いつしか俺に躰を預けてきた。想い出に浸っているのだろう、天へ召される宗教画のヒロインの貌をしている。俺は手を回して、力強く照子司祭を引き寄せた。
「いやだ、私何をやっていたのかしら」
巨躯だけあって、照子司祭の力は強い。成人男性を凌ぐほどだ。慌てて振りほどこうとする。だけど俺には幼子のじゃれつきにすぎない。彼女は改めて探索者の力を思い知る。それは大好きだった祖母の記憶へと繋がる。
「ここは教祖様が素に帰った秘密の部屋です。私心を捨てて、みなしご達に尽くした教祖様も、ここでだけは孫が大好きなお婆ちゃんでした。きっと心の安寧を得ていたのでしょう。司祭様も同じです。誰より子供達を思っている照子司祭も、休息の時間が必要ですよ。今みたいに感情を剥き出しにした、人間味あふれるあなたも大好きですよ」
澄み切って、それでいて温かい声の響きが司祭様の頬を撫でる。食い入るように俺を見詰める。期待して次の言葉を待っていた。
「僕はダンジョンから力を授かりました。誰よりも尊敬する司祭様、何より強いこの力、あなたのために使いたい。だから頼って。疲れた心の止まり木にして。僕だけがあなたの事を支えられる」
一片の曇りなき言葉が照子司祭の心を穿つ。再び彼女の目尻が緩んだ。
「ああ、想夜さん。本当に息子と思うわよ」
「僕は本当の母さんの事は写真でしか知らない。朧げに覚えているのは大きな影と、寝むくなるような甘い匂い。司祭様とそっくりだよ」
「あなたが私の息子ならもう何も望まない。お願いよ、ここでだけは私だけの子供でいて」
さっきまで抵抗したのが嘘のように抱きしめられた。迫力ある女体で小柄な俺を包み込む。司祭の母性本能が俺を求めた。高鳴る鼓動が頬に伝わる。いつしか胎内に回帰した錯覚に陥って、俺は丸くなっていた。
その後も教祖様の遺品を整理する名目で、俺と司祭は屋根部屋に籠った。彼女は想い出を語りながら、俺に甘えて童心に還る。もちろん俺もしっかり甘える。
彼女の膝枕は最高だった。むっちりした太もも、発達した骨盤、寝心地のいい特大のクッションがそこにあった。修道服の彼女に耳かきをしてもらえば、天にも昇る心地良さ。

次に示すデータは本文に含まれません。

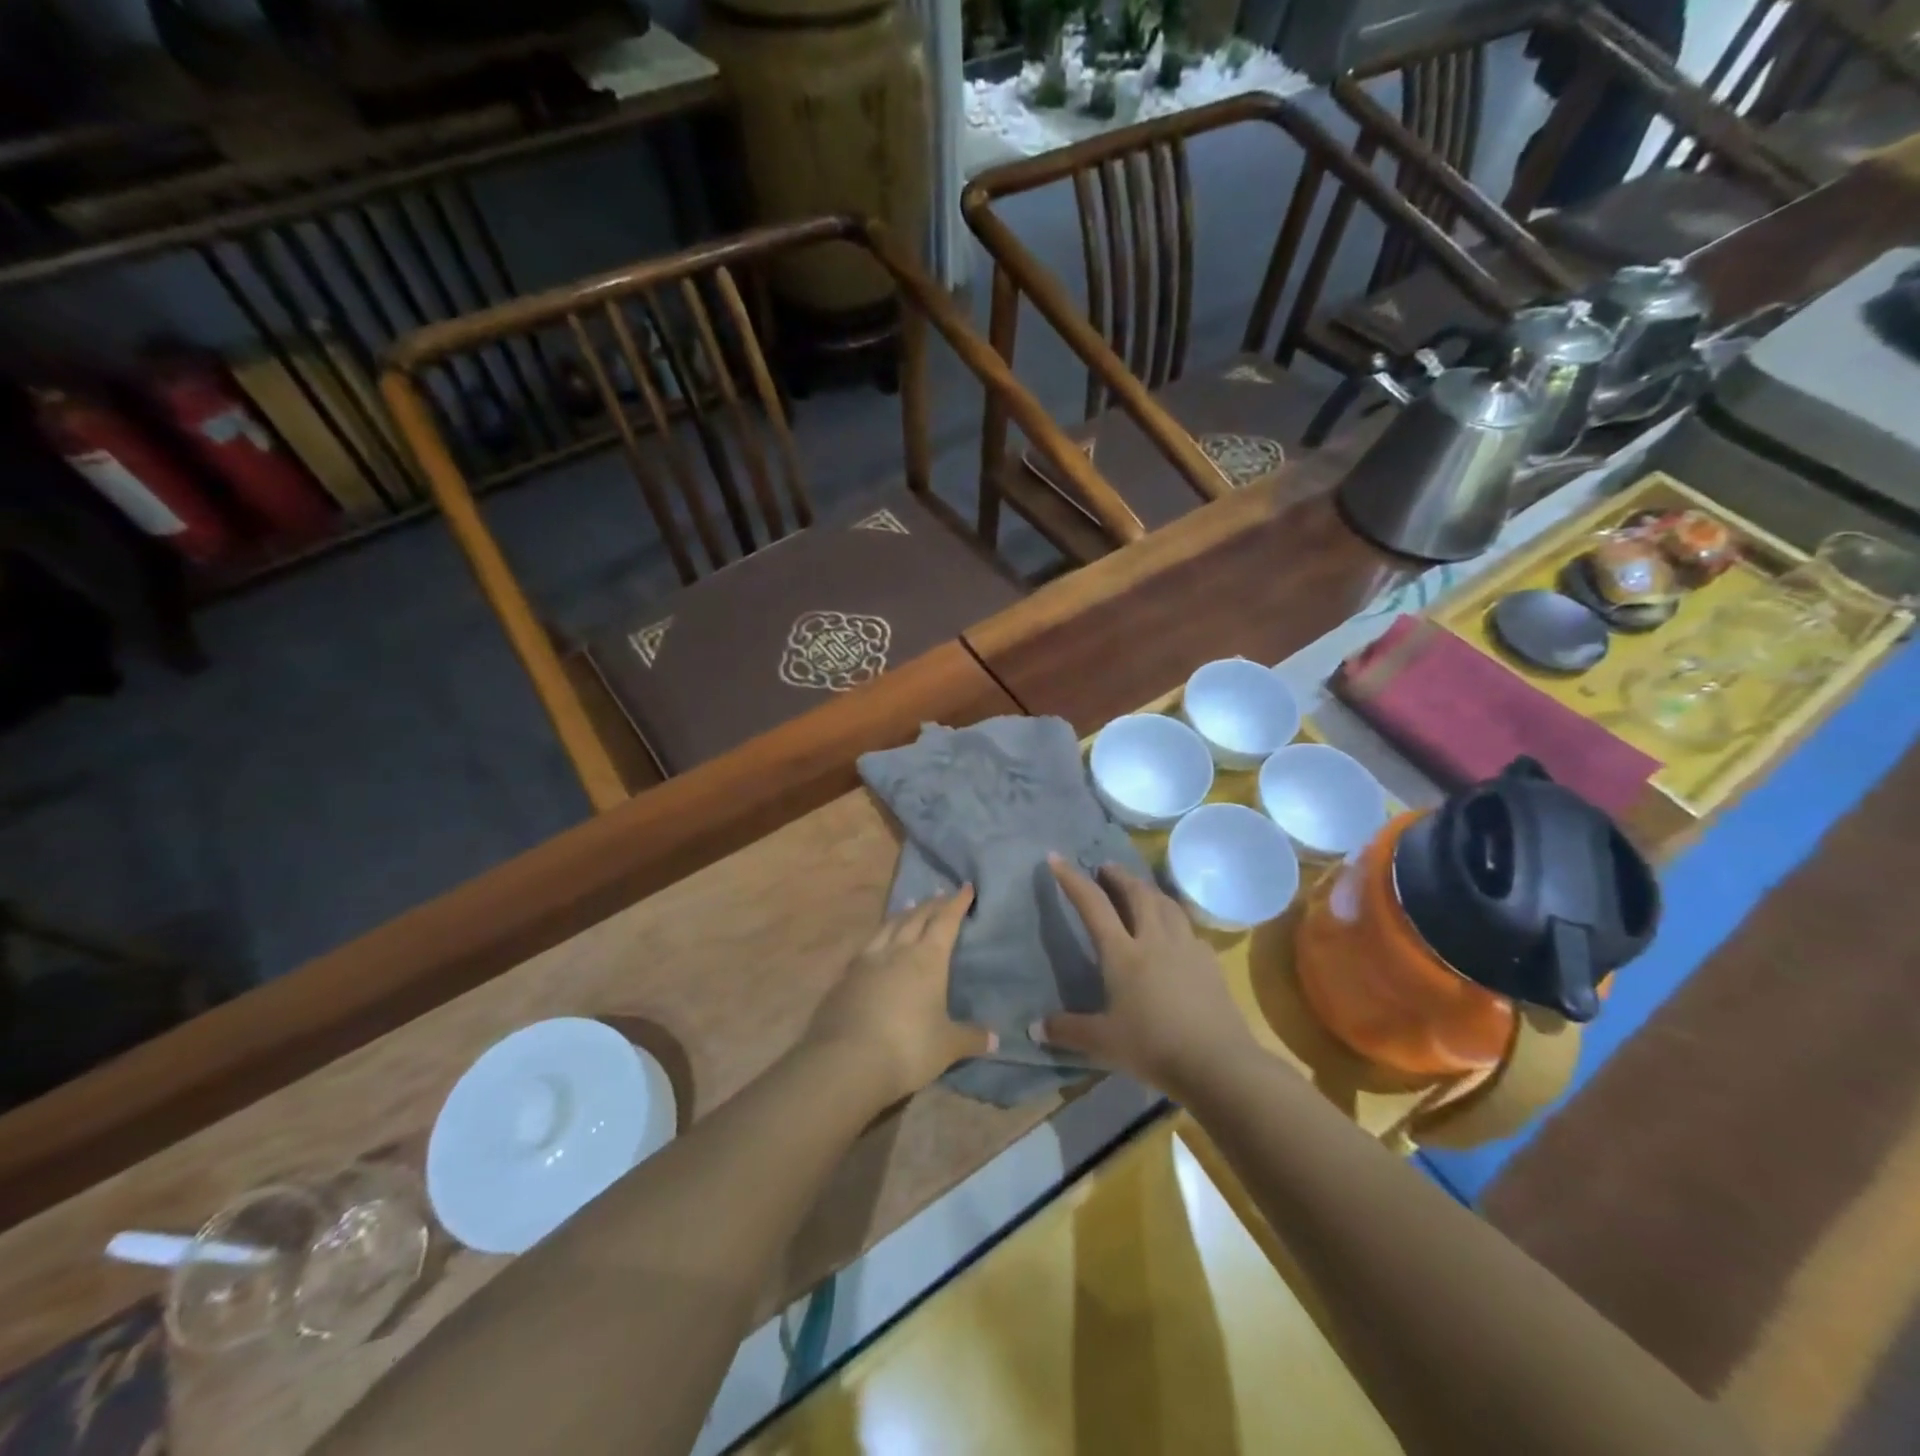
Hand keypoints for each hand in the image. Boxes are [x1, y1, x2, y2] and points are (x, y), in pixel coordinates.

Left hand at [804, 887, 995, 1105]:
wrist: (846, 1061)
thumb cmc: (908, 1048)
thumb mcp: (947, 1046)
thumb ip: (970, 1038)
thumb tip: (995, 1039)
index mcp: (927, 959)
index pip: (945, 922)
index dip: (957, 904)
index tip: (966, 887)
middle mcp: (897, 951)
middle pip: (917, 917)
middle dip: (932, 904)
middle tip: (942, 894)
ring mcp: (868, 961)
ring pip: (888, 926)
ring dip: (902, 914)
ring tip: (910, 906)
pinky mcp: (845, 977)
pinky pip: (868, 945)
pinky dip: (879, 935)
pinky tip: (877, 942)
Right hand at [1039, 857, 1261, 1096]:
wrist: (1218, 1063)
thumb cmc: (1154, 1047)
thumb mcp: (1103, 1042)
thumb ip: (1067, 1031)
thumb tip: (1034, 1028)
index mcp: (1123, 953)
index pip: (1093, 905)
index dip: (1072, 879)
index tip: (1057, 857)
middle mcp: (1154, 940)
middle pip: (1137, 893)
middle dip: (1118, 875)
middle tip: (1105, 868)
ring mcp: (1186, 947)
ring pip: (1167, 903)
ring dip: (1148, 889)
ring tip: (1139, 888)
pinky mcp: (1209, 962)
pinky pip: (1188, 927)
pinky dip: (1174, 918)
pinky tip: (1174, 930)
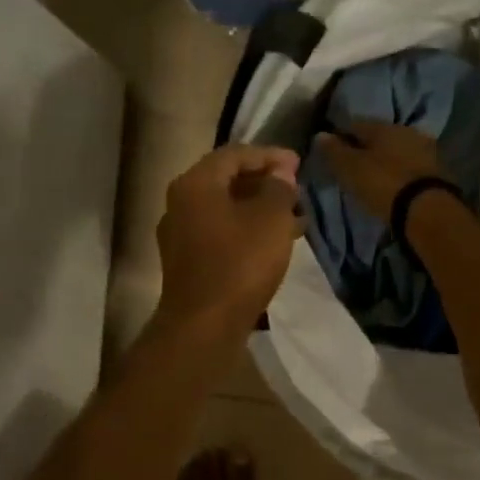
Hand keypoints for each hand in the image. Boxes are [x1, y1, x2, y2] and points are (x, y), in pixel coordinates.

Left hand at [156, 145, 303, 335]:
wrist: (204, 325)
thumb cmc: (240, 263)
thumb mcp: (271, 219)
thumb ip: (279, 188)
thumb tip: (280, 173)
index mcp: (195, 184)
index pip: (234, 154)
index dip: (269, 155)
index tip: (299, 164)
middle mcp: (181, 203)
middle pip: (226, 180)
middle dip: (264, 182)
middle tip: (296, 189)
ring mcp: (180, 235)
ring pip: (225, 209)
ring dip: (259, 209)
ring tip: (294, 218)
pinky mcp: (188, 262)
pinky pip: (221, 233)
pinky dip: (247, 231)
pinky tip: (273, 243)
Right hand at [316, 120, 447, 218]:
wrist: (427, 209)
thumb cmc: (383, 184)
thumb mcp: (350, 169)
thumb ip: (334, 151)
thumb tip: (320, 134)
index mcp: (382, 126)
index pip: (354, 124)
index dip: (340, 136)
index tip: (332, 151)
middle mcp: (405, 130)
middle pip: (378, 136)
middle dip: (365, 147)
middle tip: (352, 165)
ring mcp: (424, 149)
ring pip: (396, 150)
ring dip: (384, 159)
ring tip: (373, 176)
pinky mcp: (436, 170)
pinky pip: (409, 165)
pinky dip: (399, 171)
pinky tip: (393, 183)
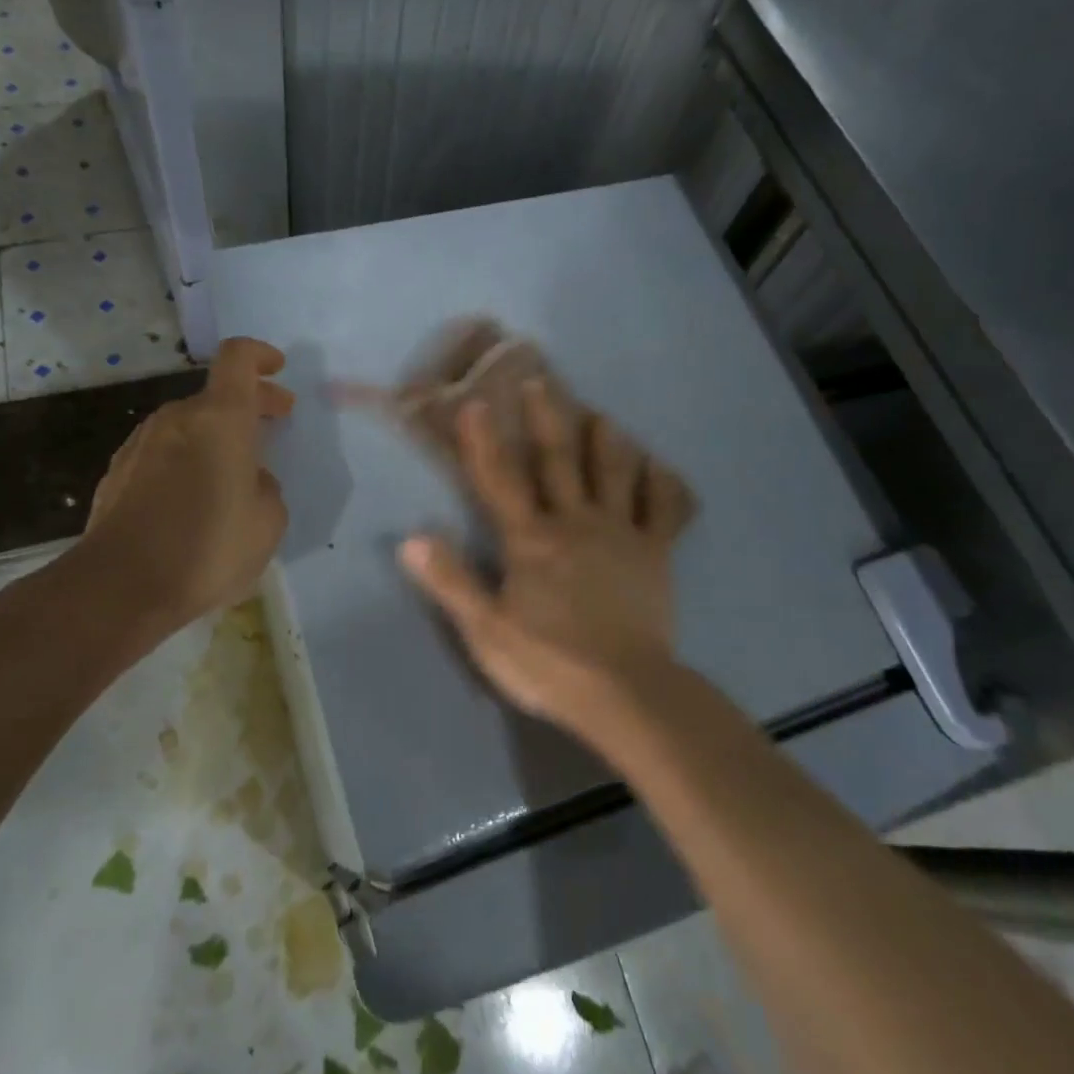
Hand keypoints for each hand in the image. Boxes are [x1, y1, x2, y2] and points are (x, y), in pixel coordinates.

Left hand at [65, 337, 293, 640]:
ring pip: (189, 424)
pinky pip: (164, 453)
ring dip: (217, 435)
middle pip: (216, 394)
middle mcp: (177, 419)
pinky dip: (188, 460)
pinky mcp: (117, 474)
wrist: (119, 586)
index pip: (238, 358)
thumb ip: (267, 487)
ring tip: (237, 469)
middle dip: (251, 403)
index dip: (260, 355)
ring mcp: (140, 444)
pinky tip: (196, 497)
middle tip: (277, 420)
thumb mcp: (268, 521)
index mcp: (219, 418)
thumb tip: (250, 479)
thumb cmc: (208, 546)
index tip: (278, 369)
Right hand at [398, 381, 679, 730]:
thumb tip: (411, 537)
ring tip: (600, 414)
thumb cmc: (549, 663)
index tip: (476, 402)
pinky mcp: (656, 553)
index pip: (499, 480)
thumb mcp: (486, 630)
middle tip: (540, 380)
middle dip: (546, 418)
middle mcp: (574, 522)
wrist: (626, 694)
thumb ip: (451, 582)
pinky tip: (658, 468)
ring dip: (605, 440)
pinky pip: (662, 510)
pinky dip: (661, 485)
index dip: (483, 441)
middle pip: (557, 461)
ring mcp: (620, 533)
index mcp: (530, 540)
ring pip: (612, 472)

粗方整理が終わった頃、油紙に包まれた紙の資料が見つかった。ダンジョンでは電子機材は使えない。アイテムボックスは持っていない人の方が多い。そこで貴重な地図や標本を油紙に包んで保存するのは今でも行われている。照子司祭が真顔になった。
「引越しをする前、これを見せられました。もし私が一流の探索者になれたのなら開けなさいと。恋人がそうなら彼に託しなさいと。中にはダンジョンの秘密があるそうです。私は選ばれませんでした。神に仕えるこの身では、恋人も夫も許されません。私にとって特別な男性はあなただけです。お婆様に似て、優しく強い想夜さん。同じような力を授かったあなたがここへ来たのも、この部屋を見つけたのも、女神さまと教祖様のお導きです。願い、これを受け取って」
照子司祭の告白を受けた。祖母の思いを受け取って欲しいという。俺は司祭の想いを受け取った。
二人で中を検める。そこにはあるパーティが遺した探索の手記が、血に塗れ変色した古紙に綴られていた。彼らが発見した花と蟲の楽園、確認した限りの植生と魔物の分布と習性、戦闘の記録、簡単な手書きの地図などが、極力主観を排して書かれてある。
黒い羽蟲にたかられて跡形もなく消滅した盾役のリーダー、アルラウネに魅入られ、恋人の前で交尾しながら精を吸い尽くされた剣士の若者、食人植物に捕まり、たちまちに老いさらばえた美貌の魔法使い、仲間たちの惨状が淡々と記されてあった。これは後に続く者達への遺書であろう。女神教の教祖は「カエル池」側から亜空間に踏み入れて、ほぼ壊滅しながらも生還したパーティ唯一の生き残りであった。